Data provided:
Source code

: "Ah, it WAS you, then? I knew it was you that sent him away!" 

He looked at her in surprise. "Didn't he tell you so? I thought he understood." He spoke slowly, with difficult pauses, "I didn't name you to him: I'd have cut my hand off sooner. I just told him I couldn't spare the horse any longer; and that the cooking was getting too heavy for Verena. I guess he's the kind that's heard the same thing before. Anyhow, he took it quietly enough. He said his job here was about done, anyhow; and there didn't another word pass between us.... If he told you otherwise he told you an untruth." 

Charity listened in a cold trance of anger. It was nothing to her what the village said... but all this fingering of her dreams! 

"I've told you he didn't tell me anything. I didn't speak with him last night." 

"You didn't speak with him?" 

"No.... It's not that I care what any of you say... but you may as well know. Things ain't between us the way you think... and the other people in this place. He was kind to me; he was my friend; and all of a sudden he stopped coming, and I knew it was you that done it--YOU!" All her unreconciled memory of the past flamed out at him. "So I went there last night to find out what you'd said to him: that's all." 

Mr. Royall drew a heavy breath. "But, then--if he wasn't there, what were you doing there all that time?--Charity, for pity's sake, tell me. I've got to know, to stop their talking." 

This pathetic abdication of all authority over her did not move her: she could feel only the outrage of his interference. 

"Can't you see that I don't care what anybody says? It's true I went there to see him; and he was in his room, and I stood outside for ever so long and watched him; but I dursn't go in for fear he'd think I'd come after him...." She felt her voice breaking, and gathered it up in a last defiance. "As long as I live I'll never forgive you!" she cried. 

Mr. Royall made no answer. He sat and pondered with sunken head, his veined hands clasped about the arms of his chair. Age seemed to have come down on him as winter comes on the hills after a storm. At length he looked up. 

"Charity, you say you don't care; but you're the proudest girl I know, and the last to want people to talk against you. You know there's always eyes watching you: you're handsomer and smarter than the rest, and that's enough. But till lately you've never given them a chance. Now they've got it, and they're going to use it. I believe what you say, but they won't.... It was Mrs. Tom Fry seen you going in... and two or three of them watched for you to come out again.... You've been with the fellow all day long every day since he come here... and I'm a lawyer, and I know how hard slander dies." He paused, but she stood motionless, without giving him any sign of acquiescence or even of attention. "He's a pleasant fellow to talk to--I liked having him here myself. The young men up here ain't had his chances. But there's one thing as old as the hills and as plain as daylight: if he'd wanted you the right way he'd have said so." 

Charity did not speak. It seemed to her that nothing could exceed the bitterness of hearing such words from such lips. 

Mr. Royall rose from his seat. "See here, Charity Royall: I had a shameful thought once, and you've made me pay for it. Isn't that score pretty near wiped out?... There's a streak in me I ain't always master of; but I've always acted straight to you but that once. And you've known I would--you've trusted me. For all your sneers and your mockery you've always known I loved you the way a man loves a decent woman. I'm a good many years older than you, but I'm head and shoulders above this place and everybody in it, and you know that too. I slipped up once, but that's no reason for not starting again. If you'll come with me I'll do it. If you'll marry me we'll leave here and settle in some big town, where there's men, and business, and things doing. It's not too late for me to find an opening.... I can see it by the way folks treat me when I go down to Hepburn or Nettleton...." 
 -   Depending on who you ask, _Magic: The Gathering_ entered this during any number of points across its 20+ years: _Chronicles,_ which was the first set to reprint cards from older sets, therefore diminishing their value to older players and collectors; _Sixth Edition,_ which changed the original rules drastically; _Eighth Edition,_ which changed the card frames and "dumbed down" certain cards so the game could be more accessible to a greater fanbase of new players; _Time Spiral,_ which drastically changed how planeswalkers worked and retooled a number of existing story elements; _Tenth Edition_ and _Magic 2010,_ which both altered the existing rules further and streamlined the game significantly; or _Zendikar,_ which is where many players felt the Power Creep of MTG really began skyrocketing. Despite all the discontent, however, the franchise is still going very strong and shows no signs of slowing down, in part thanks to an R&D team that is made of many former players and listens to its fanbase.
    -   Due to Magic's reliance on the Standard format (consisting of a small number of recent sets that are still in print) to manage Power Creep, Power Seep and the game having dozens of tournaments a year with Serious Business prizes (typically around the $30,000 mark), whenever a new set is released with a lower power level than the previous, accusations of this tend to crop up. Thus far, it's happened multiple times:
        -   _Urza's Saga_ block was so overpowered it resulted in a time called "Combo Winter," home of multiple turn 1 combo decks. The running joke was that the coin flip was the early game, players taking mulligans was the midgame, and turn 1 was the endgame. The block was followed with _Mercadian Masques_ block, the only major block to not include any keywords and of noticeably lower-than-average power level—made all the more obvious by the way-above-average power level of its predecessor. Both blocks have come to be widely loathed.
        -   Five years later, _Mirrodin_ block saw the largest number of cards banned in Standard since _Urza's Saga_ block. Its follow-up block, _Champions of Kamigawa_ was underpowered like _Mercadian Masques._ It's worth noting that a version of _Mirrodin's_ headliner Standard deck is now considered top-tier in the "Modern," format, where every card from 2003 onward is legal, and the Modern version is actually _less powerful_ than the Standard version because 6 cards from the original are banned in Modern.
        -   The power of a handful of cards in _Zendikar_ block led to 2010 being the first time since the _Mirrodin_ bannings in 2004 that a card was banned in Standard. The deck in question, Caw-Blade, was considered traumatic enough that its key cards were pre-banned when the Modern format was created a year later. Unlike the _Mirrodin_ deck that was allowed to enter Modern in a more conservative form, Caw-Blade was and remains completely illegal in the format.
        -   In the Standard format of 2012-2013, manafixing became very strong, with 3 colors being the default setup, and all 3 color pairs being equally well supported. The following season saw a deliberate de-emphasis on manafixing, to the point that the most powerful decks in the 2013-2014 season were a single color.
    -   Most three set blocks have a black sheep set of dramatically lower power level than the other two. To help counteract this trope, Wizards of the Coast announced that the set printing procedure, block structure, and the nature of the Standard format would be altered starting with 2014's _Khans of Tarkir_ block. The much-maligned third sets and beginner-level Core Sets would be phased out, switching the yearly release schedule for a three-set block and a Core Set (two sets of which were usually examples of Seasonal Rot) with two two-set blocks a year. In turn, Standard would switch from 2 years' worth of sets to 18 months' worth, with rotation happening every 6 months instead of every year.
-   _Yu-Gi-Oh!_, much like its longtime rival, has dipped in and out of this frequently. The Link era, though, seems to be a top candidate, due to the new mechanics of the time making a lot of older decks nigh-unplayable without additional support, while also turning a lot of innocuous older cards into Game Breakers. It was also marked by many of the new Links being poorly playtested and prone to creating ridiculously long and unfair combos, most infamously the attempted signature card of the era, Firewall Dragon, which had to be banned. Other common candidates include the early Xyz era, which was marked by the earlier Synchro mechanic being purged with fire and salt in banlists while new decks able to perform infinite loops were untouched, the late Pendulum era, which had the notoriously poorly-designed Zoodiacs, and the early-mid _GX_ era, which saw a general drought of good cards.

Requirement: Using the listing above, locate the lines that hold "nothing" and copy each one.

Answer section:
Charity listened in a cold trance of anger. It was nothing to her what the village said... but all this fingering of her dreams! 
Charity did not speak. It seemed to her that nothing could exceed the bitterness of hearing such words from such lips. 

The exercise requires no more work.